Alexandra Thompson is a fourth-year in The College, majoring in psychology. She is interested in health disparities in women of color and has past experience working as a research intern at the Nutrition and Pregnancy Study at UChicago. Grounded in the area of psycho-oncology, Alex’s summer research project marries her interests in mental health and women’s health. This summer, she is conducting a study on psychosocial correlates of quality of life in patients with breast and cervical cancers in Ibadan, Nigeria. This study seeks to inform to a better understanding of the barriers preventing good quality of life for women surviving breast and cervical cancers. Correlations between factors such as pain, sexual functioning, and psychological distress in this population will shed light on potential interventions in cancer treatment necessary to improve quality of life. After graduation, Alex plans on going to medical school in hopes to focus on gynecology and obstetrics.

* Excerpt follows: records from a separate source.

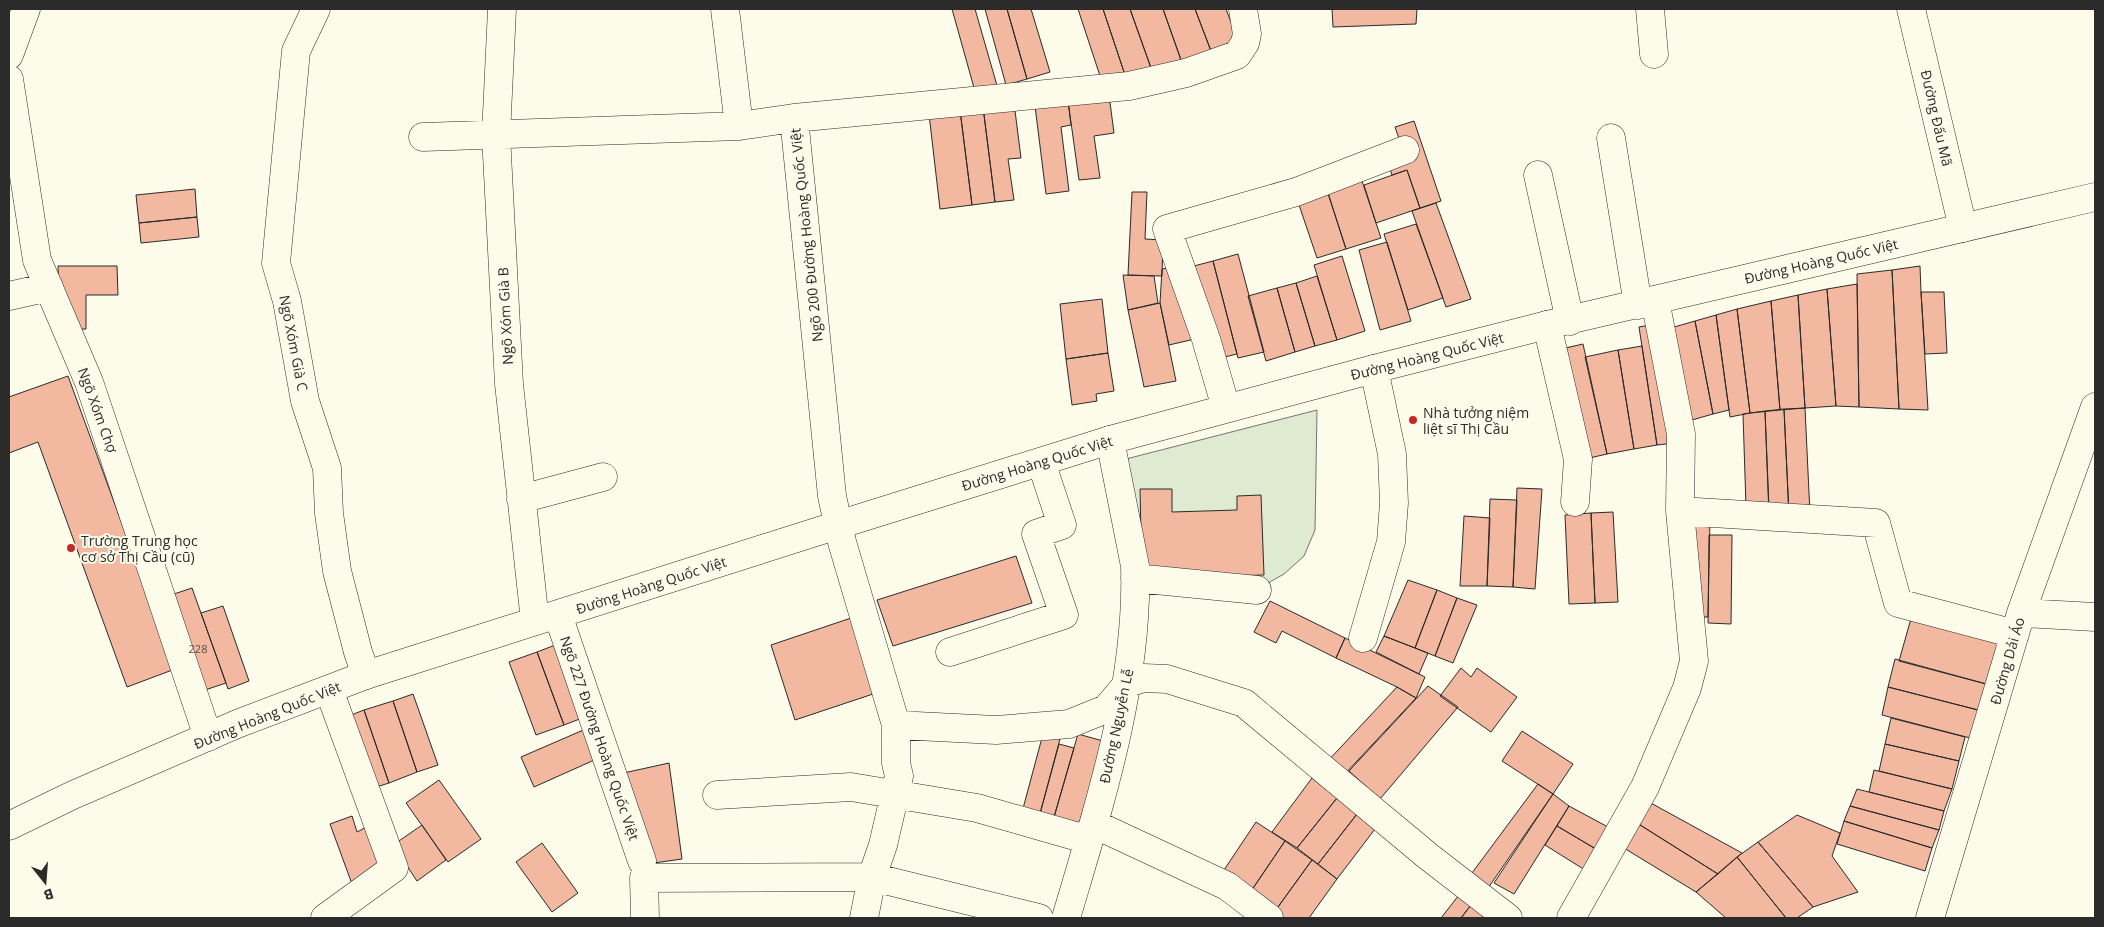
<svg xmlns="http://www.w3.org/2000/svg" width="2104" height="927" font-family="'Open Sans',sans-serif">
  <style>
    .green { fill: #deebd1; stroke: #74746e }
    .building { fill: #f2b8a0; stroke: #2b2b2b }
    .lines { fill: none; stroke-linecap: round; stroke-linejoin: round }
    .minor-casing { stroke: #2b2b2b; stroke-width: 29 }
    .major-casing { stroke: #2b2b2b; stroke-width: 29 }
    .minor { stroke: #fdfbea; stroke-width: 28 }
    .major { stroke: #fdfbea; stroke-width: 28 }
    .poi-dot { fill: #c62828; stroke: #fdfbea; stroke-width: 2 }
    .labels { text-anchor: middle; dominant-baseline: central; stroke-width: 4; stroke-linejoin: round; paint-order: stroke }
    .number-label { font-size: 11px; fill: #5d4e48 }
    .street-label { font-size: 14px; fill: #2b2b2b; stroke: #fdfbea }
    .poi-label { font-size: 14px; fill: #2b2b2b; stroke: #fdfbea; text-anchor: start }
  </style>
  <rect width="100%" height="100%" fill="#fdfbea"/>
  <!-- green -->
  <path class="green" d="M1317 410 1315 530 1304 556 1284 574 1261 587 1148 583 1126 459Z"/>
  <!-- building -->
  <path class="building" d="M952 9H975L998 89 976 95Z
    M985 9H1007L1027 79 1006 85Z
    M1007 9H1031L1050 72 1027 79Z
    M1078 9H1103L1125 75 1102 82Z
    M1103 9H1130L1151 68 1125 75Z
    M1130 9H1163L1181 60 1151 68Z
    M1163 9H1195L1211 51 1181 60Z
    M1195 9H1226L1238 41 1211 51Z
    M1332 9H1417L1416 24 1333 27Z
    M1109 95 1114 133 1094 136 1100 178 1079 180 1068 101Z
    M1068 101 1071 125 1061 127 1069 191 1046 194 1035 106Z
    M1014 103 1021 158 1008 159 1014 200 995 202 983 107Z
    M983 107 995 202 972 205 960 110Z
    M960 110 972 205 940 209 929 114Z
    M1414 121 1441 201 1420 208 1407 170 1392 175 1387 159 1404 153 1395 127Z
    M1407 170 1420 208 1376 223 1364 185Z
    M1360 175 1381 238 1346 249 1326 187Z
    M1326 187 1346 249 1317 258 1296 196Z
    M195 189 197 217 139 223 136 195Z
    M1132 192H1147L1145 239 1163 240 1162 276 1128 275Z
    M1436 203 1471 299 1446 307 1412 211Z
    M197 217 199 237 141 243 139 223Z
    M1416 224 1443 298 1408 310 1384 234Z
    M1387 242 1411 321 1380 330 1359 250Z
    M1238 254 1264 352 1238 358 1213 261Z
    M1342 256 1365 331 1337 340 1314 265Z
    M1213 261 1237 354 1212 360 1190 267Z
    M58 266H117L118 295H86V329L60 330Z
    M1177 266 1199 338 1169 345 1160 303 1162 269Z
    M1920 266 1921 292 1928 410 1899 409 1892 270Z
    M1892 270 1899 409 1859 407 1857 274Z
    M1123 275 1154 276 1158 303 1128 310Z
    M1317 276 1337 340 1315 346 1296 283Z
    M1296 283 1315 346 1295 352 1277 288Z
    M1857 284 1859 407 1836 406 1827 289Z
    M1277 288 1295 352 1266 361 1248 296Z
    M1827 289 1836 406 1805 408 1798 295Z
    M1921 292H1944L1947 353 1925 354Z
    M1798 295 1805 408 1780 410 1771 301Z
    M1102 299 1108 353 1066 359 1060 304Z
    M1771 301 1780 410 1750 413 1737 309Z
    M1160 303 1176 381 1144 387 1128 310Z
    M1737 309 1750 413 1730 417 1716 315Z
    M1716 315 1729 410 1713 414 1695 321Z
    M1695 321 1713 414 1685 422 1664 330Z
    M1655 324 1675 443 1657 445 1639 327Z
    M1583 344 1607 454 1585 459 1561 349Z
    M1642 346 1657 445 1634 449 1618 350Z
    M1618 350 1634 449 1607 454 1585 357Z
    M1108 353 1114 391 1096 394 1097 401 1072 405 1066 359Z
    M68 376 175 669 127 687 38 442 9 453V397Z
    M1805 408 1810 514 1789 515 1784 409Z
    M1784 409 1789 515 1769 516 1765 411Z
    M1765 411 1769 508 1746 507 1743 414Z
    M1517 488 1542 489 1535 589 1513 587Z
    M1140 489H1172V512L1237 510V496L1261 495 1264 575 1142 578Z
    M1490 499 1517 500 1513 587 1487 586Z
    M1613 512 1618 602 1595 603 1591 513Z
    M1591 513 1595 603 1569 604 1565 515Z
    M1464 516 1490 518 1487 586H1460Z
    M1686 517H1710L1708 617H1684Z
    M1709 535H1732L1731 624 1708 623Z
    M1016 556 1032 603 893 646 877 600Z
    M1408 580 1437 590 1415 648 1384 636Z
    M192 588 226 683 199 692 165 597Z
    M1437 590 1457 598 1435 656 1415 648Z
    M1457 598 1477 605 1453 663 1435 656Z
    M1270 601 1345 638 1336 658 1282 631 1276 643 1254 632Z
    M223 606 249 681 228 689 201 613Z
    M1912 615 2003 639 1990 685 1899 661Z
    M854 617 879 692 795 720 771 645Z
    M1384 636 1428 653 1419 674 1376 652Z
    M1345 638 1425 677 1416 698 1397 687 1336 658Z
    M558 644 585 717 564 725 537 652Z
    M537 652 564 725 536 735 509 662Z
    M1895 659 1990 685 1982 711 1888 687Z
    M1461 668 1471 677 1477 668 1517 697 1491 732 1440 696Z
    M1428 686 1458 707 1380 799 1349 771Z
    M1397 687 1416 698 1342 777 1326 763Z
    M1888 687 1982 711 1974 739 1882 715Z
    M413 694 438 765 417 772 393 701Z
    M393 701 417 772 389 783 364 710Z
    M364 710 389 783 370 789 346 717Z
    M1891 718 1965 737 1959 761 1885 744Z
    M588 728 601 757 534 787 521 757Z
    M1522 731 1573 764 1553 794 1502 761Z
    M1043 734 1060 739 1038 821 1021 816Z
    M1078 734 1103 741 1077 832 1052 824Z
    M1059 744 1074 748 1052 824 1038 821Z
    M1885 744 1959 761 1952 789 1879 771Z
    M669 763 682 859 647 864 619 774Z
    M1874 770 1952 789 1944 811 1869 792Z
    M1312 778 1337 798 1297 848 1272 832Z
    M439 780 481 839 448 862 406 803Z
    M1538 784 1553 794 1486 891 1469 877Z
    M1857 789 1944 811 1939 830 1850 806Z
    M1553 794 1569 806 1514 894 1494 883Z
    M1638 796 1742 853 1718 874 1629 818Z
    M1337 798 1357 814 1318 864 1297 848Z
    M1569 806 1619 833 1606 855 1557 826Z
    M1850 806 1939 830 1932 848 1844 821Z
    M1357 814 1375 829 1337 879 1318 864Z
    M1797 815 1840 833 1832 856 1858 892 1813 907 1758 842Z
    M352 816 357 832 372 824 388 866 352 884 330 824Z
    M1629 818 1718 874 1696 892 1619 845Z
    M1844 821 1932 848 1925 871 1837 844Z
    M1256 822 1285 841 1241 906 1210 891Z
    M422 825 446 860 417 881 393 845Z
    M1557 826 1606 855 1593 875 1545 845Z
    M1285 841 1312 860 1270 918 1241 906Z
    M1758 842 1813 907 1797 918H1786L1737 857Z
    M542 843 578 893 552 912 516 862Z
    M1737 857 1786 918H1726L1696 892Z
    M1312 860 1337 879 1309 918H1270Z
    M1459 895 1471 905 1461 918H1441Z
    M1471 905 1484 915 1481 918H1461Z"/>
  <g class="lines">
    <!-- minor casing -->
    <g class="minor-casing">
      <path id="minor" d="M316 9 296 51 276 263 287 301 305 401 327 468 329 513 337 571 358 652 366 675
        M502 9 496 135 509 384 535 621
        M725 9 739 126 794 118 832 496 842 542 896 725V763L899 776 883 845 872 877 864 918
        M1650 9 1654 54
        M1911 9 1963 228
        M9 55 26 9
        M9 79 37 260 89 382 208 737
        M794 118 1129 86 1186 73 1237 55 1245 43 1247 34 1243 9
        M423 137 739 126
        M1611 138 1638 305
        M1538 175 1570 321
        M9 296 49 287
        M1547 325 1578 459 1575 502
        M1226 408 1206 339 1167 229 1296 192 1405 150
        M521 499 603 477
        M1680 511 1876 523 1898 603 2015 634
        M1135 578 1257 590
        M2021 613 2095 617
        M558 615 642 861
        M1363 638 1391 542 1394 503 1392 454 1374 369
        M950 652 1064 615 1036 534 1062 525 1041 462
        M896 725 996 730 1069 724 1106 709 1128 683 1144 678 1167 679 1244 703 1429 857 1508 918
        M717 795 851 787 977 808 1089 840
        M1094 824 1227 886 1269 918
        M325 918 394 868 329 690
        M645 918 644 878 872 877 1039 918
        M1066 918C1099 806 1139 684 1135 566L1110 440
        M1571 918 1645 787 1687 688 1694 661 1680 511 1681 434 1655 300
        M1930 918 2021 613 2095 407"/>
    </g>
    <!-- major casing -->
    <g class="major-casing">
      <path id="major" d="M9 826 73 795 237 724 366 675 838 525 1110 440 1374 369 1547 325 2095 197"/>
    </g>
    <!-- minor -->
    <use href="#minor" class="minor"/>
    <!-- major -->
    <use href="#major" class="major"/>
  </g>
  <!-- markers -->
  <g class="poi-dot">
    <circle cx="1413" cy="420" r="5"/>
    <circle cx="71" cy="548" r="5"/>
  </g>
  <g class="labels">
    <!-- number labels -->
    <g class="number-label">
      <text x="198" y="648">228</text>
    </g>
    <!-- street labels -->
    <g class="street-label">
      <text transform="translate(1937 118) rotate(77)">Đường Đấu Mã</text>
      <text transform="translate(806 235) rotate(-96)">Ngõ 200 Đường Hoàng Quốc Việt</text>
      <text transform="translate(1821 261) rotate(-13)">Đường Hoàng Quốc Việt</text>
      <text transform="translate(505 316) rotate(-93)">Ngõ Xóm Già B</text>
      <text transform="translate(294 343) rotate(79)">Ngõ Xóm Già C</text>
      <text transform="translate(1427 356) rotate(-14)">Đường Hoàng Quốc Việt</text>
      <text transform="translate(98 410) rotate(70)">Ngõ Xóm Chợ</text>
      <text transform="translate(1037 463) rotate(-17)">Đường Hoàng Quốc Việt</text>
      <text transform="translate(651 585) rotate(-18)">Đường Hoàng Quốc Việt</text>
      <text transform="translate(2007 661) rotate(-74)">Đường Dải Áo</text>
      <text transform="translate(267 715) rotate(-22)">Đường Hoàng Quốc Việt</text>
      <text transform="translate(1116 726) rotate(-78)">Đường Nguyễn Lễ</text>
      <text transform="translate(600 738) rotate(71)">Ngõ 227 Đường Hoàng Quốc Việt</text>
    </g>
    <!-- poi labels -->
    <g class="poi-label">
      <text x="1423" y="412">Nhà tưởng niệm<tspan x="1423" dy="16">liệt sĩ Thị Cầu</tspan></text>
      <text x="81" y="540">Trường Trung học<tspan x="81" dy="16">cơ sở Thị Cầu (cũ)</tspan></text>
    </g>
  </g>
  <!-- border -->
  <rect width="2104" height="927" fill="none" stroke="#2b2b2b" stroke-width="20"/>
  <!-- north arrow -->
  <g transform="translate(45 882) rotate(163)" stroke="#fdfbea" stroke-width="4" paint-order="stroke">
  <path d="M0-4L9 19L0 12L-9 19Z" fill="#2b2b2b"/>
  <text y="-8" font-size="14" font-weight="bold" text-anchor="middle" fill="#2b2b2b">B</text>
  </g>
</svg>
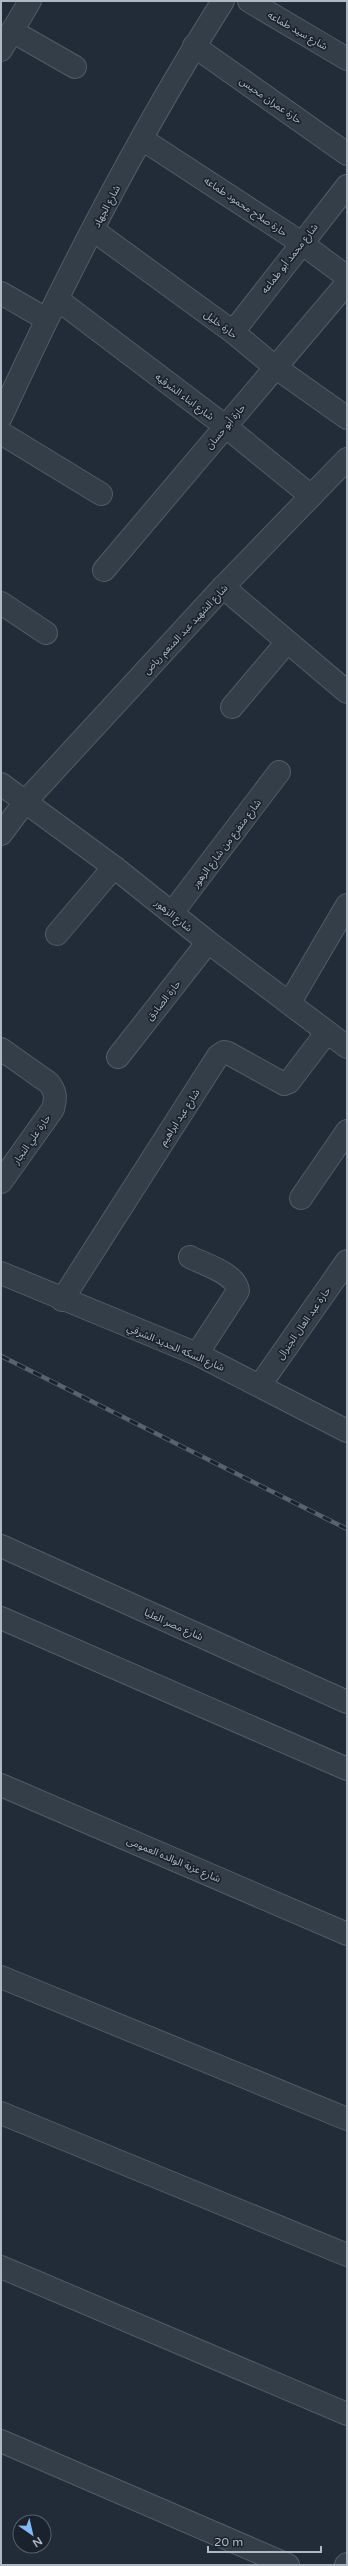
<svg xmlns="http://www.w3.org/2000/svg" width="348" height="2566" font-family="'Varela Round','Noto Sans Arabic',sans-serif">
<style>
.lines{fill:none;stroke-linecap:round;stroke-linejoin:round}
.minor-casing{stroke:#515c66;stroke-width:24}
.minor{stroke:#343e48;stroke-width:22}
.rail-casing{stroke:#56626f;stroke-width:4.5}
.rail{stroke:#1a232d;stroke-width:3;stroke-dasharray:9;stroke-linecap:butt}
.labels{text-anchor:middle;stroke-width:3.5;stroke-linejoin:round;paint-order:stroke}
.street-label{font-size:10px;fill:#aeb9c5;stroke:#1a232d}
</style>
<rect width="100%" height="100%" fill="#212c38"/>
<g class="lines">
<defs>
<g id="minor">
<path d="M249,1L347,59"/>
<path d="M12,31L75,67"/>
<path d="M194,46L347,154"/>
<path d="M1,50L30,1"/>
<path d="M142,139L300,242L347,277"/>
<path d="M93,230L233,332L275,367L347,418"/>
<path d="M1,293L46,319"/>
<path d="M57,299L225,426L311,496"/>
<path d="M233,332L347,186"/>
<path d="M1,417C66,275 139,134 223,1"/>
<path d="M1,433L101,494"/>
<path d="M104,570L347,283"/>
<path d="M223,587L347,692"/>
<path d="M1,603L46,633"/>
<path d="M232,707L287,642"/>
<path d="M1,784L114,867L208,942L347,1047"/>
<path d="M1,834L25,802L223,587L347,459"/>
<path d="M172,913L279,772"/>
<path d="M57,934L114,867"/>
<path d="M290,1002L347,905"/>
<path d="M1,1049L49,1083C56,1092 56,1098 53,1109L1,1182"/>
<path d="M118,1057L208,942"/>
<path d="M301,1198L347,1131"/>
<path d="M190,1257C205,1265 236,1273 238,1291L197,1354"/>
<path d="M1,1273L197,1354L347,1431"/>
<path d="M62,1300L218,1056L224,1052L228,1053L284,1084L289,1082L327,1032"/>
<path d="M260,1385L347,1261"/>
<path d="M1,1546L347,1702"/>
<path d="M1,1618L347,1769"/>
<path d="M1,1785L347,1934"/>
<path d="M1,1977L347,2119"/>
<path d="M1,2113L347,2255"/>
<path d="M1,2267L347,2414"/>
<path d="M1,2441L288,2565"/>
<path d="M346,2565L347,2564"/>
</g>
</defs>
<use href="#minor" class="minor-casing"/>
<use href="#minor" class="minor"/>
<defs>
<path id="rail" d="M1,1356L347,1529"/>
</defs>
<use href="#rail" class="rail-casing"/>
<use href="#rail" class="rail"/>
</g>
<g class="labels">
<g class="street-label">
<text transform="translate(298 30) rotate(30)" y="4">شارع سيد طماعه</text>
<text transform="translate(271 100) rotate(35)" y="4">حارة عمران محيس</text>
<text transform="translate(106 206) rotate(-62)" y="4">شارع الجهاد</text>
<text transform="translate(246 206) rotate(34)" y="4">حارة صلاح محمود طماعه</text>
<text transform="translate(289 258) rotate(-52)" y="4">شارع محمد أبو طماعه</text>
<text transform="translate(221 324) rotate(37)" y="4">حارة خليل</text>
<text transform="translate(185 396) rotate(37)" y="4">شارع ابناء الشرقيه</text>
<text transform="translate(225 426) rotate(-50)" y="4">حارة أبو حسان</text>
<text transform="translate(185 629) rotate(-47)" y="4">شارع الشهيد عبد المنعم رياض</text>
<text transform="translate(226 843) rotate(-53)" y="4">شارع متفرع من شارع الزهور</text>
<text transform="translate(174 915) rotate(39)" y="4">شارع الزهور</text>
<text transform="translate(163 1000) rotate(-52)" y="4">حارة الصادق</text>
<text transform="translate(179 1117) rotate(-57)" y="4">شارع عيد ابراهيم</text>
<text transform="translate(31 1139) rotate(-55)" y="4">حارة علي النجار</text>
<text transform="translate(303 1323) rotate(-55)" y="4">حارة عبد العال الجنرال</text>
<text transform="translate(176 1347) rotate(23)" y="4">شارع السكه الحديد الشرقي</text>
<text transform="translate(174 1624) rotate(24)" y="4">شارع مصر العليا</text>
<text transform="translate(174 1859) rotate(23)" y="4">شارع عزبة الوالده العمومى</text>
</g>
</g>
<rect width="348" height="2566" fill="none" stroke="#aeb9c5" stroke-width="4"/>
<g transform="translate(32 2534) rotate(146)"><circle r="19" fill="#1a232d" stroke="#555f6a"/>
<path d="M0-3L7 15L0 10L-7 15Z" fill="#82b9f7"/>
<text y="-6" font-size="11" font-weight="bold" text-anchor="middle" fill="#aeb9c5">N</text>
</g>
<path d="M208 2546v6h113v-6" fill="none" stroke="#aeb9c5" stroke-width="2"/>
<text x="214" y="2546" font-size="12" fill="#aeb9c5" stroke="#1a232d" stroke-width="3" paint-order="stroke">20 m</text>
</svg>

Lydia Wu The College 2019, Art History
Site Mentor: Dr. Zané Lombard, PhD
Lydia Wu is a fourth-year undergraduate in The College majoring in Art History. This summer, she worked with the Human Genetics department at the University of Witwatersrand in South Africa to study developmental delay. She helped digitize the Genetic Clinic’s patient files and began characterizing the existing patient population. The digitization process allowed Lydia to better understand the diagnostic yield for patients with developmental delay. She also performed cost-effectiveness analysis on the clinic’s current diagnostic method to determine whether exome sequencing might be a more efficient alternative. Developmental delay is a growing problem in South Africa, and Lydia’s work aims to better equip the Genetics department to discover its previously unknown genetic causes. After graduation, Lydia hopes to continue pursuing her interest in healthcare equality and genetics through attending medical school.